Most of us are staring at blank walls and some of us don’t even have any walls to stare at. Our office is slowly being deconstructed in preparation for the move to our new office on Ray Lawyer Drive. Every day I walk in and see another wall gone. It’s all going to charity. The only thing that’s moving is our computers, phones, some key file cabinets and our desk chairs.
I have been purging files no longer needed. I reduced our old clip files from seven down to three.
One of the thickest files that is going into the recycling bucket is one titled American Traveler Press.
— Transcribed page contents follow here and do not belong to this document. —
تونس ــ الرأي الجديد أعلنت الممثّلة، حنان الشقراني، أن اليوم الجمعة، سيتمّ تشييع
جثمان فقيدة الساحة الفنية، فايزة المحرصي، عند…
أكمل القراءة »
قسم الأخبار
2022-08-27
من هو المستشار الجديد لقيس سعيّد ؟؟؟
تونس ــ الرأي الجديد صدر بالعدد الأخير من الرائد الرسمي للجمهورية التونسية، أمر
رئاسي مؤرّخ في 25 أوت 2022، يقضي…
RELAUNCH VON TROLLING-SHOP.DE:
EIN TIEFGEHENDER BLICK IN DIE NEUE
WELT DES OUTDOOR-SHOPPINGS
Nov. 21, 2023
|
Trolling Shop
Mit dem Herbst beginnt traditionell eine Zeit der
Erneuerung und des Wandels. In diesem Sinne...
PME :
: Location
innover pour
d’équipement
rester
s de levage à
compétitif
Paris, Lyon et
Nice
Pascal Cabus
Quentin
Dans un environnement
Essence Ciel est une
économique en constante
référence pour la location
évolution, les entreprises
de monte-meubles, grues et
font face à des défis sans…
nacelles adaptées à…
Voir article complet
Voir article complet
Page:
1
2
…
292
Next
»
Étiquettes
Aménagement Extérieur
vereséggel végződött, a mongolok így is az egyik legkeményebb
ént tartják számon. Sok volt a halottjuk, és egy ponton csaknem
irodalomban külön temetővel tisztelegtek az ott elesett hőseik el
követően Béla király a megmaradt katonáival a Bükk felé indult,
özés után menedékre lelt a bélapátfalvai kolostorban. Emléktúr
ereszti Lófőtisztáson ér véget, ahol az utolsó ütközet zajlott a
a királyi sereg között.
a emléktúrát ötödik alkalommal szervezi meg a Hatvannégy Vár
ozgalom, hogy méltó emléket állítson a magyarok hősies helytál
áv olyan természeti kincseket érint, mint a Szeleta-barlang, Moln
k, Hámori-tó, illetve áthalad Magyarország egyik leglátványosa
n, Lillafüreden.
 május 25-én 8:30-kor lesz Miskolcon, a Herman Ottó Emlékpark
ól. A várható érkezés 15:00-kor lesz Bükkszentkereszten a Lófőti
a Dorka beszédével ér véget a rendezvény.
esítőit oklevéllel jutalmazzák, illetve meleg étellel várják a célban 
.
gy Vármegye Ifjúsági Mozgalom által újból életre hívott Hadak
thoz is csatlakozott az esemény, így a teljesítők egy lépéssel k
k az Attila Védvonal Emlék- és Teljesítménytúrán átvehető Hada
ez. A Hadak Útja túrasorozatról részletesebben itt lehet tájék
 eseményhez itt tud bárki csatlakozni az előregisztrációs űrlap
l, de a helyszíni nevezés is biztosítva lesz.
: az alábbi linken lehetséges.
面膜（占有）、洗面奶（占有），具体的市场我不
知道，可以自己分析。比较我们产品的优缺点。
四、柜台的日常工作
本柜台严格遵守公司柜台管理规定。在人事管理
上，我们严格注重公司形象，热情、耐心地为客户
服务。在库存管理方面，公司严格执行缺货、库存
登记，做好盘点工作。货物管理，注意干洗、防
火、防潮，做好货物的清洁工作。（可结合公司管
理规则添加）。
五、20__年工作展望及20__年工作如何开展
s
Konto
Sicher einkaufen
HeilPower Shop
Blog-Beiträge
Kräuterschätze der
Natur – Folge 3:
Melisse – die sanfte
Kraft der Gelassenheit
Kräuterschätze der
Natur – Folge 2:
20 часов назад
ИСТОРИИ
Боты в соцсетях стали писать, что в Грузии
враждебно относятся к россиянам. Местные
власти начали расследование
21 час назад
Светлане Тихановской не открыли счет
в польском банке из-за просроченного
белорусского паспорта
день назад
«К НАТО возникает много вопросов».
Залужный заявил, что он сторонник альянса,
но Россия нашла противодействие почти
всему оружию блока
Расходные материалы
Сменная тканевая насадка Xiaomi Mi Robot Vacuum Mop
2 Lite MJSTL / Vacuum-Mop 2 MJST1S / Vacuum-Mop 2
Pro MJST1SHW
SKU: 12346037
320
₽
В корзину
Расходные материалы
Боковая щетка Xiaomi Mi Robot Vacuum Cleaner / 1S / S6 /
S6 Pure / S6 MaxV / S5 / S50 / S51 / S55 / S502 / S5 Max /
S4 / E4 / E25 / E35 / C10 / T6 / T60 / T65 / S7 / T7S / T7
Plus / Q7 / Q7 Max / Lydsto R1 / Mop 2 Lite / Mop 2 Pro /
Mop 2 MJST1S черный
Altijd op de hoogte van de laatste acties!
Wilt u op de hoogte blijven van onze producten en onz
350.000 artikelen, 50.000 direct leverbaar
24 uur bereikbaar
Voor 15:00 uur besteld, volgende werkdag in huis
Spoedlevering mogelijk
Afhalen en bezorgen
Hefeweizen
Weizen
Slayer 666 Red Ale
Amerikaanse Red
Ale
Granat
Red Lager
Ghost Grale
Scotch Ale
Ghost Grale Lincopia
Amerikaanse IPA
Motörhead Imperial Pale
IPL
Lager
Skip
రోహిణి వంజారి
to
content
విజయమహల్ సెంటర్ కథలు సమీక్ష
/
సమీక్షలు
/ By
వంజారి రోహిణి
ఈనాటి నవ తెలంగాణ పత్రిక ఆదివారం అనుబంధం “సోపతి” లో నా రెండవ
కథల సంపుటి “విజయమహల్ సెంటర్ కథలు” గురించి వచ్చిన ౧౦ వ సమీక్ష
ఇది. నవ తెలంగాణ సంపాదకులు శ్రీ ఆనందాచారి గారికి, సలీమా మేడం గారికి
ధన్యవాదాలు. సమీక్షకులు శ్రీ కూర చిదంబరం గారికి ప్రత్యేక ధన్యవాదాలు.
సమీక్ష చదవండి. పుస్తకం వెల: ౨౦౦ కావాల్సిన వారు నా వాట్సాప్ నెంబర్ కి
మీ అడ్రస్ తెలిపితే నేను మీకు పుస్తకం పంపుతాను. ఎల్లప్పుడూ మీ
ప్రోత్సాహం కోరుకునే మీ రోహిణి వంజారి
What a scam! What a government boondoggle! The county CAO, Paul McIntosh, and some alleged local Economic Development Corp. run by a former Ma Bell minor executive got together and handed out a $450,000 Community Development Block Grant to a Canadian company. Yes, a Canadian company. Oh, but they were going to set up shop in the El Dorado Hills Business Park and they were a clean industry.
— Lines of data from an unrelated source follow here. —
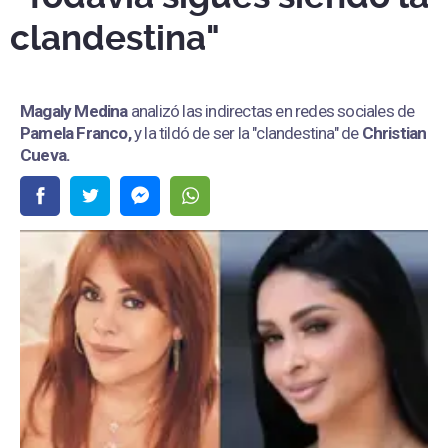
clandestina"
Magaly Medina
analizó las indirectas en redes sociales de
Pamela Franco,
y la tildó de ser la "clandestina" de
Christian
Cueva.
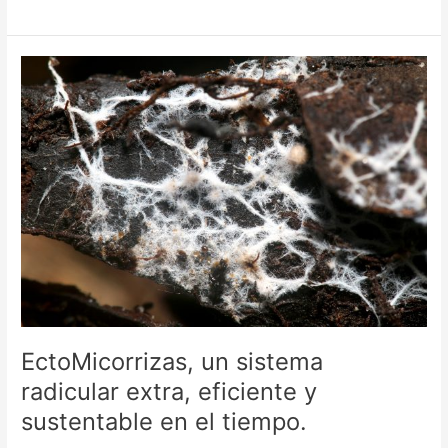
EctoMicorrizas,
un
sistema
radicular
extra,
eficiente
y
sustentable
en
el
tiempo.
EctoMicorrizas, un sistema
radicular extra, eficiente y
sustentable en el tiempo.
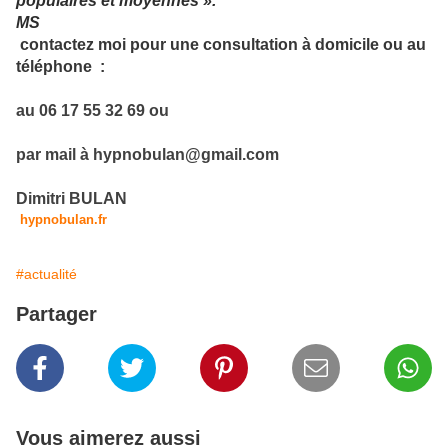
populaires et moyennes ».
MS
contactez moi
p
our une consultation à domicile ou au
téléphone :
au 06 17 55 32 69 ou
par mail à hypnobulan@gmail.com
Dimitri BULAN
hypnobulan.fr
#actualité
Partager
Vous aimerez aussi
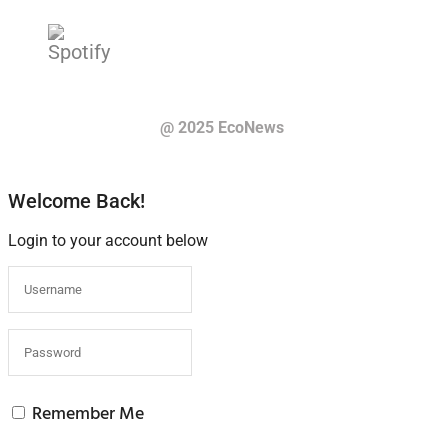
@ 2025 EcoNews
Welcome Back!
Login to your account below
Remember Me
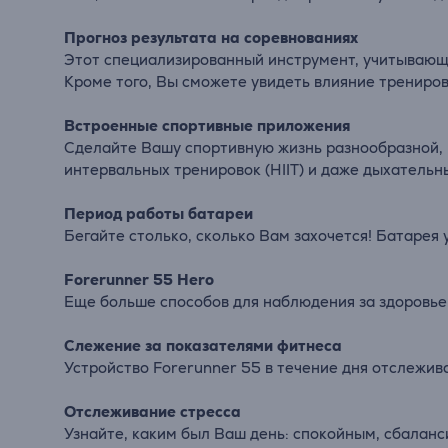
Прогноз результата на соревнованиях
Этот специализированный инструмент, учитывающи
Кроме того, Вы сможете увидеть влияние трениро
Встроенные спортивные приложения
Сделайте Вашу спортивную жизнь разнообразной, и
интервальных тренировок (HIIT) и даже дыхательн
Период работы батареи
Бегайте столько, сколько Вам захочется! Батарея
Forerunner 55 Hero
Еще больше способов для наблюдения за здоровье
Слежение за показателями фитнеса
Устройство Forerunner 55 в течение дня отслежив
Отслеживание стресса
Узнайте, каким был Ваш день: спокойным, сбала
How clean? Nothing messier than publishing.
“We anticipate seeing book and tabloid publishing,” said Steve Long of the Economic Development Corp. in November 1992. “The tabloid would deal with arts and entertainment in El Dorado County, a niche not being currently filled.”
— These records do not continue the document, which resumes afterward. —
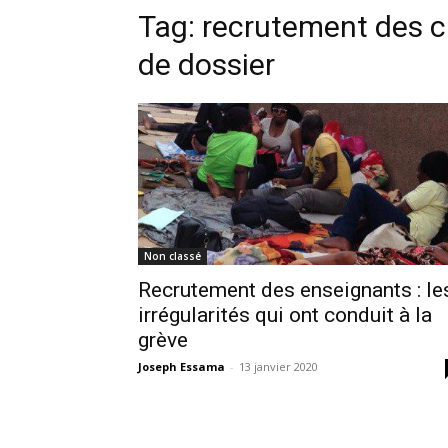
Tag:
recrutement des c
de dossier
Non classé
Recrutement des enseignants : le
irrégularités qui ont conduit à la
grève
Joseph Essama
-
13 janvier 2020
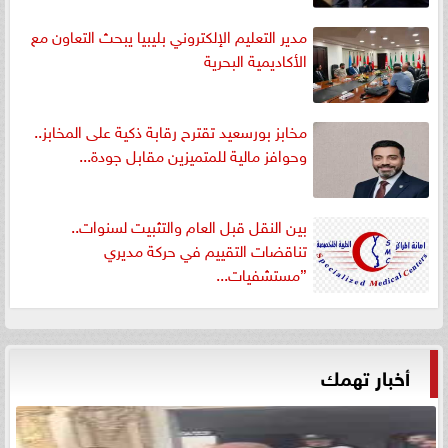
مدير التعليم الإلكتروني بليبيا يبحث التعاون مع
الأكاديمية البحرية
مخابز بورسعيد تقترح رقابة ذكية على المخابز..
وحوافز مالية للمتميزين مقابل جودة...
بين النقل قبل العام والتثبيت لسنوات..
تناقضات التقييم في حركة مديري
”مستشفيات...
أخبار تهمك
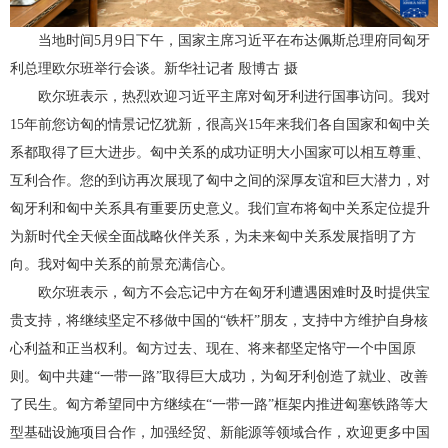
当地时间5月9日下午，国家主席习近平在布达佩斯总理府同匈牙
利总理欧尔班举行会谈。新华社记者 殷博古 摄
欧尔班表示，热烈欢迎习近平主席对匈牙利进行国事访问。我对
15年前您访匈的情景记忆犹新，很高兴15年来我们各自国家和匈中关
系都取得了巨大进步。匈中关系的成功证明大小国家可以相互尊重、
互利合作。您的到访再次展现了匈中之间的深厚友谊和巨大潜力，对
匈牙利和匈中关系具有重要历史意义。我们宣布将匈中关系定位提升
为新时代全天候全面战略伙伴关系，为未来匈中关系发展指明了方
向。我对匈中关系的前景充满信心。
欧尔班表示，匈方不会忘记中方在匈牙利遭遇困难时及时提供宝
贵支持，将继续坚定不移做中国的“铁杆”朋友，支持中方维护自身核
心利益和正当权利。匈方过去、现在、将来都坚定恪守一个中国原
则。匈中共建“一带一路”取得巨大成功，为匈牙利创造了就业、改善
了民生。匈方希望同中方继续在“一带一路”框架内推进匈塞铁路等大
型基础设施项目合作，加强经贸、新能源等领域合作，欢迎更多中国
So what are we? Chopped liver? We have had for a couple of decades at that point a weekly entertainment section called Weekend. Duh! Oh, but they will distribute to Amador County and Nevada County.
Of course, McIntosh recommended it to the Board of Supervisors and said he would act on the county’s behalf in all matters “pertaining to the application, including executing or signing of the grant agreement.” The grant included $33,750 for “program administration costs.”
Supervisors Sam Bradley, Ray Nutting, Mark Nielsen, Bill Center and John Upton all voted for it.
McIntosh handed out the grant-loan sometime after the board gave final approval in March 1993 and neglected to get any collateral.
These kinds of wheeler-dealer CAOs have made me suspicious of county CAOs in general. The best county exec was John Fitzpatrick, who was in office when I covered the supervisors in the 1980s. He wasn’t even called a CAO. The board gave him the title of Assistant to the Board. With that title, though, he took over a troubled Planning Department and personally put it back in shape. It was a great Planning Department. They had top flight people staffing their counter, people like the planner in charge of subdivisions. Fitzpatrick had a secretary and that was the entire administrative staff. He put the budget together with Auditor Em MacAnnally.
He was followed by a CAO who had a calculator on the wristband of his watch, and that’s another story.
Within six months of setting up shop as American Traveler Press the two principles bought the Reporter newspaper, hired staff, including one of our former reporters who thought he was going to make more money, and expanded what had been a one-man operation into a full-blown newspaper directly competing with us. Ain’t government grant-loans fun?
Oh, they said they had separate investors. Yeah, sure. A January 1994 audit found they turned over a second deed of trust as collateral on their Amador County property, had not conducted required audits and had not paid the annual 8 percent interest required.
We determined that the Hi-Sierra! magazine and the Reporter newspaper had nearly the identical staff. The percentage worked out to 59 percent. Hi-Sierra! had four advertising consultants and four contributing editors plus a receptionist beyond what the Reporter had.
Besides having a dumb name for a magazine, the Canadian-American duo published all of three magazines and then defaulted on the $450,000 loan in February 1994. The county took them to court to obtain all records and equipment, get a second deed on their Amador County property and be repaid for a $10,000 bounced check they sent the county. Pat Lakey followed the couple from the courthouse to their Amador City house and witnessed them hauling out boxes and taking them straight to the dump. So much for the documents. We later found a second deed already taken out on their house and it wasn’t to the county.
A later grand jury report concluded that nobody was in charge of the loan application and nobody checked to make sure guidelines were being followed.
The former Travelers Press duo of Joyce Williams and Don Stone were reported in November 1994 to be raising money for a community theater in Sutter Creek.
The county found the assets of American Traveler Press were worthless. The magazine’s employees were stiffed on their paychecks. The Reporter lasted until Oct. 25, 2002. Then someone, practically getting the newspaper out of the dumpster, tried to revive it, publishing for six weeks in January through February 2003.
And that’s how county government helped our competition. The CAO at the time, is like many CAOs — was smart with an ego and a lack of attention to details that meant he was potentially an easy mark for the sophisticated sales person. In this case he fell for a couple of hucksters.